"I tried to be a girl who likes to be used. But I'm too good for that, there's a mind under this hat," Laura Marling sings in the ballad above, from her 2010 album I Speak Because I Can.
I recently watched the film Far from the Madding Crowd, a 19th century narrative of a woman who inherits a farm, and wishes to remain the mistress alone of this farm--without master, without husband. I was struck by the extreme difficulties the protagonist Ms. Everdene encountered as she strived to remain independent. Just about every man met her with the assumption that Ms. Everdene was incomplete without a master, or waiting around for a husband, and so aimed to fix this area of perceived lacking.
Part of what I found to be so compelling about this film was its relevance today, nearly two centuries later. When it comes to social justice for women, the progress has been immense, and yet there is still room to further our forward movement. Women can be independent today, but there remains a sort of swimming up stream with her solitude. A man alone is a bachelor and a businessman. A woman alone is... what is she? Rejected? Widowed? Waiting? Peculiar at best. More commonly, woman is at the side of man, or grouped together with other women for the purpose of serving man.
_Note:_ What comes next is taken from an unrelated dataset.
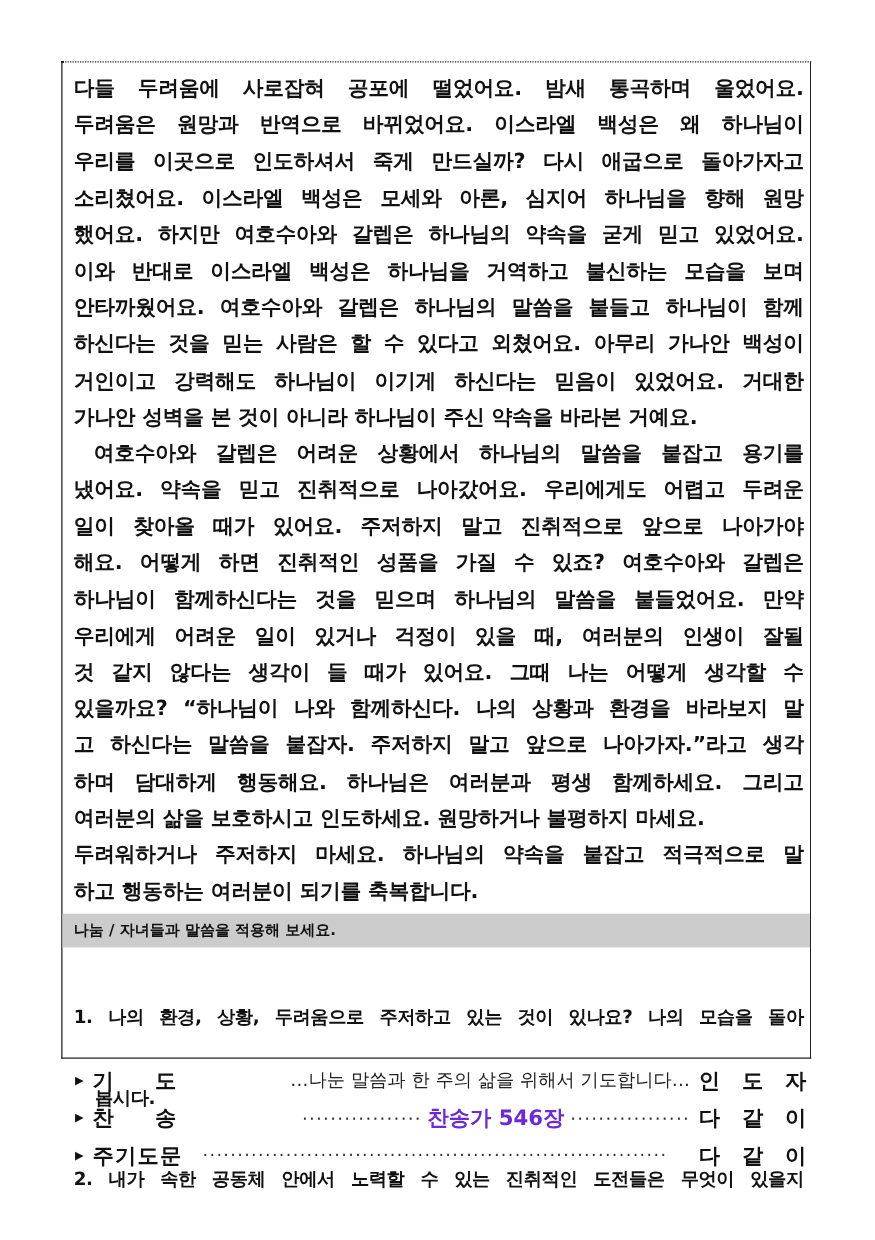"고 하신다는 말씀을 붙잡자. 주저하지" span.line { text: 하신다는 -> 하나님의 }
This summer, I've been largely on my own. Sure, lots of family and new faces in the Bay Area, but on a day-to-day basis, I'm typically flying solo. The weird thing is, I'm not lonely. I don't feel a loss that can sometimes accompany distance. Instead, I feel space, lots of room to breathe and reflect. I feel expansion. Anything and everything I do, I am doing because I want to. I am the decider. No one to please, no one to impress. I flow from hikes in the Petaluma hills to writing in coffee shops to vinyasa yoga classes to outings into San Francisco. I eat when I am hungry. It's as simple as that. And so, over the past couple of months, I have had the liberating opportunity to reject this role of fitting in nicely and quietly to a pre-designated mold of sidekick, of cheerleader, of the assumed other where many a woman finds herself without choice. This summer, I've been largely on my own.
With this liberty in mind, I revisit a photoshoot I conducted earlier this year with some lady-friends from college, where we brainstormed all of the limiting representations of women in the media, and then set fire to these. We literally bought gasoline and watched them burn, in an effort to say we are more than this.
I speak because I can.
We are surrounded by degrading and inaccurate representations of what it means to be a woman. Why not set fire to these? We are not barbies. We are more than appearance.
Too many advertisements reduce women to appetite satiation. Why not set fire to these? We are not objects of sexual desire. We are more than what our bodies have to offer.
As young girls, we thought of ourselves as either "girly" or not, either frilly dress-wearing or a tomboy. Somehow we equated girlishness to femininity. We know better now. To be a girl cannot be condensed to lace hats and bows. We are far beyond the color pink.
This is the single story of the woman, the superlative: she comes to fruition in romantic relationships, with Prince Charming, red roses, etc. etc. But this is not the reality. ALL relationships are to be celebrated. We are more than a status, and valued far beyond our romances.
We cannot afford to allow the airbrushed image of beauty to sit on the pedestal as an ideal. We don't have that kind of time. The feminine allure is too real for imaginary supremes.
The appropriate aspirations for women: assistants, first ladies, second-bests. But supporting roles cannot contain us. We are not cheerleaders. We are role models and leaders, irreplaceable and unstoppable.